STORED DATA:
= Beginning of Section =

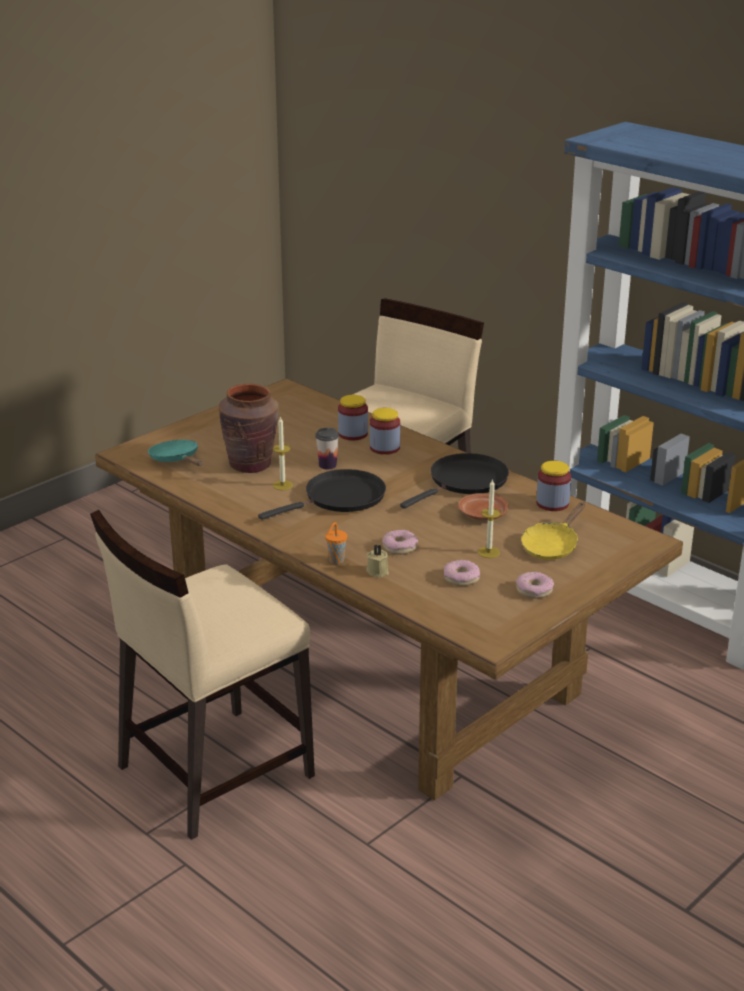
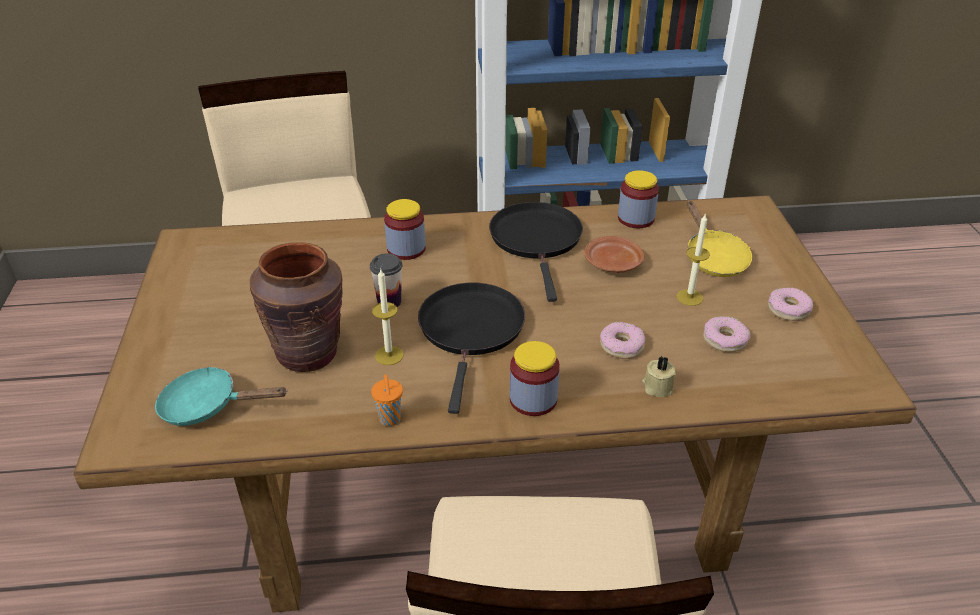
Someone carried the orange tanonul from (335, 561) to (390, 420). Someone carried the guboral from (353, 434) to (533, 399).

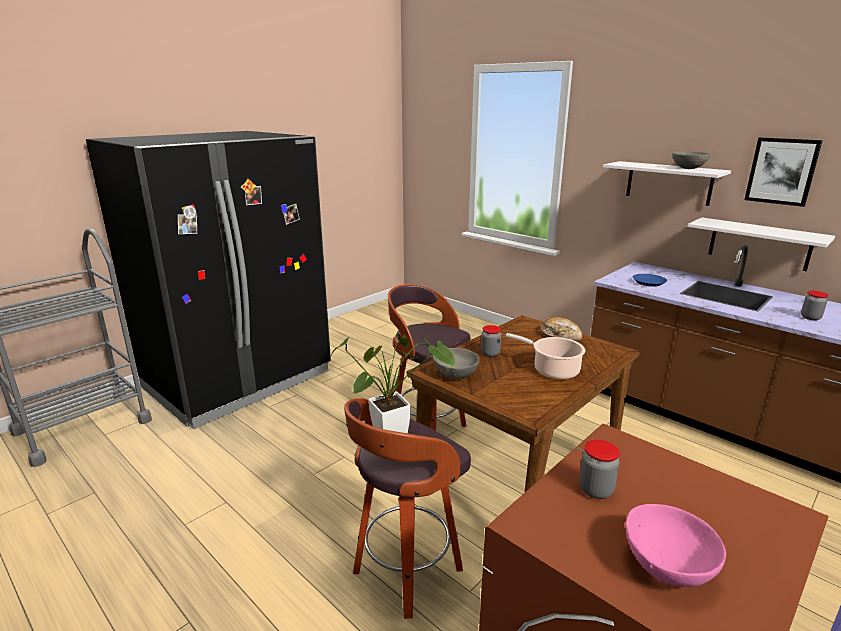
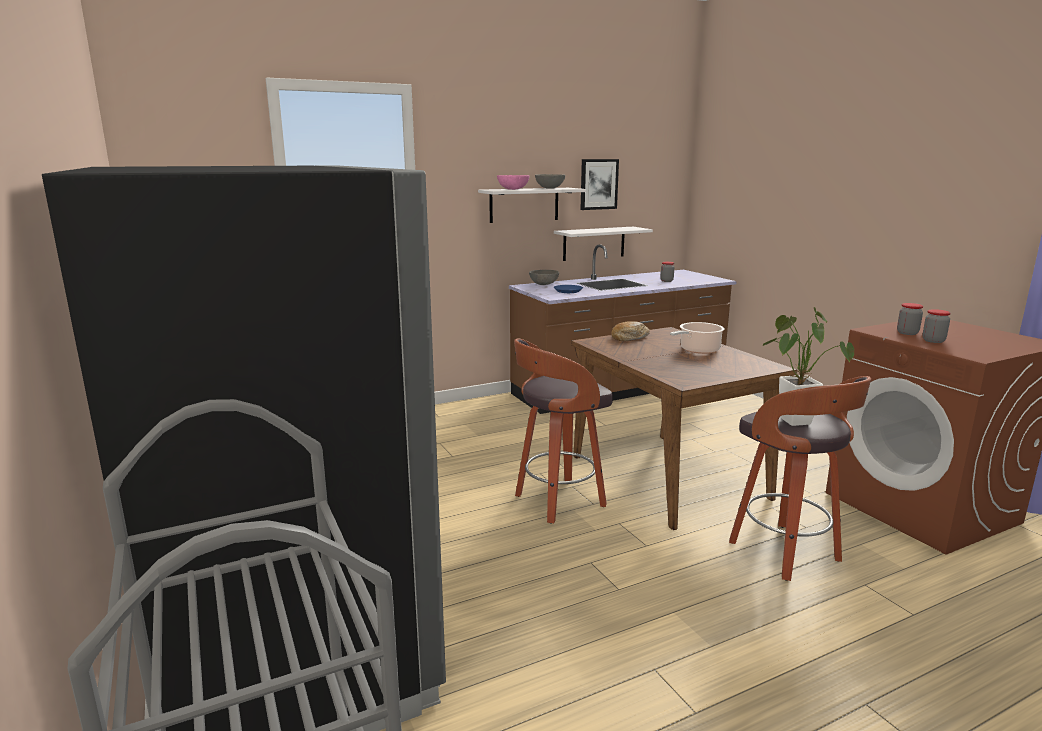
Someone carried the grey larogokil from (456, 375) to (544, 284). Someone carried the guboral from (490, 353) to (907, 333). Someone carried the pink larogokil from (667, 567) to (513, 189).

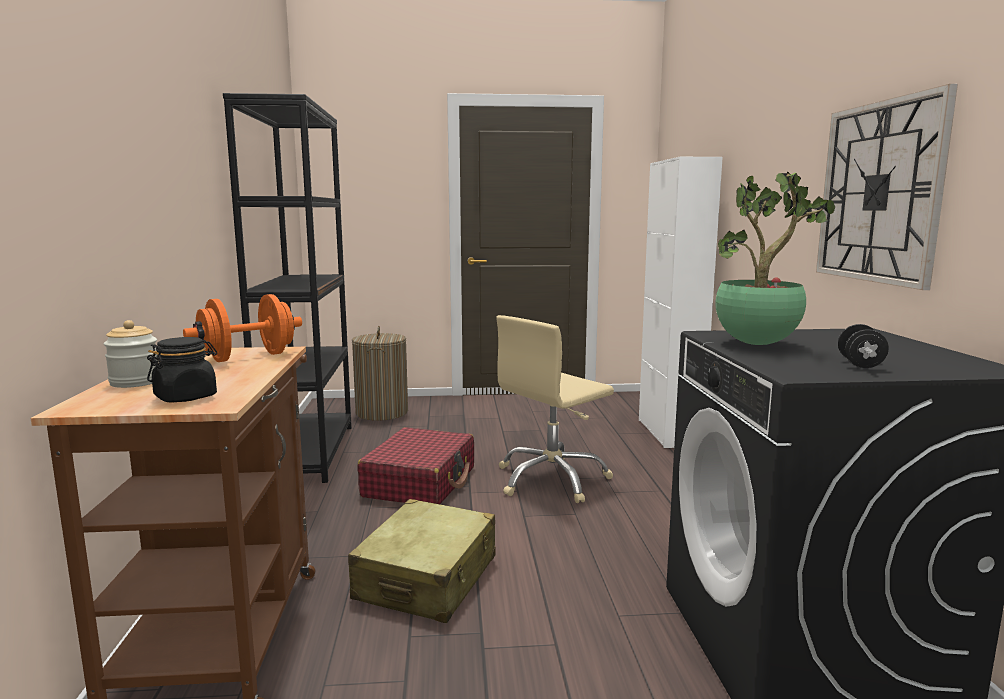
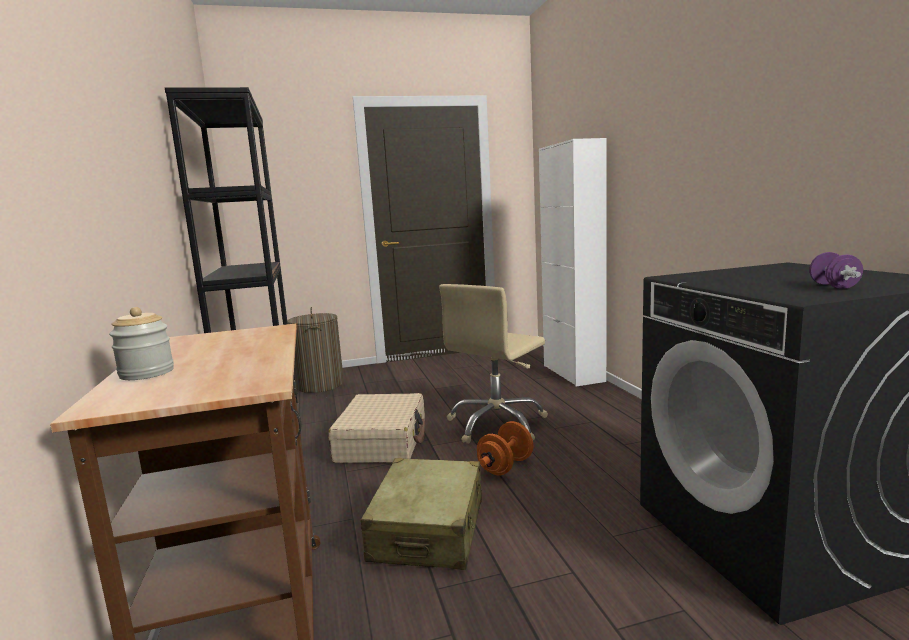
Someone took away the black guboral at (186, 397). Someone took away the buzibifax at (758, 344). Someone took away the mufave at (879, 192). Someone carried the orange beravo from (247, 357) to (505, 466). Someone repainted the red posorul at (420, 482), which became the beige posorul at (382, 442). Someone repainted the black beravo at (860, 364), which became the purple beravo at (833, 286).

= End of Section =

PROBLEM REQUIREMENTS:
When a line in the material above holds the word "orange", copy that line.

OUTPUT FOR THIS EXERCISE:
Someone carried the orange tanonul from (335, 561) to (390, 420). Someone carried the guboral from (353, 434) to (533, 399).
Someone took away the black guboral at (186, 397). Someone took away the buzibifax at (758, 344). Someone took away the mufave at (879, 192). Someone carried the orange beravo from (247, 357) to (505, 466). Someone repainted the red posorul at (420, 482), which became the beige posorul at (382, 442). Someone repainted the black beravo at (860, 364), which became the purple beravo at (833, 286).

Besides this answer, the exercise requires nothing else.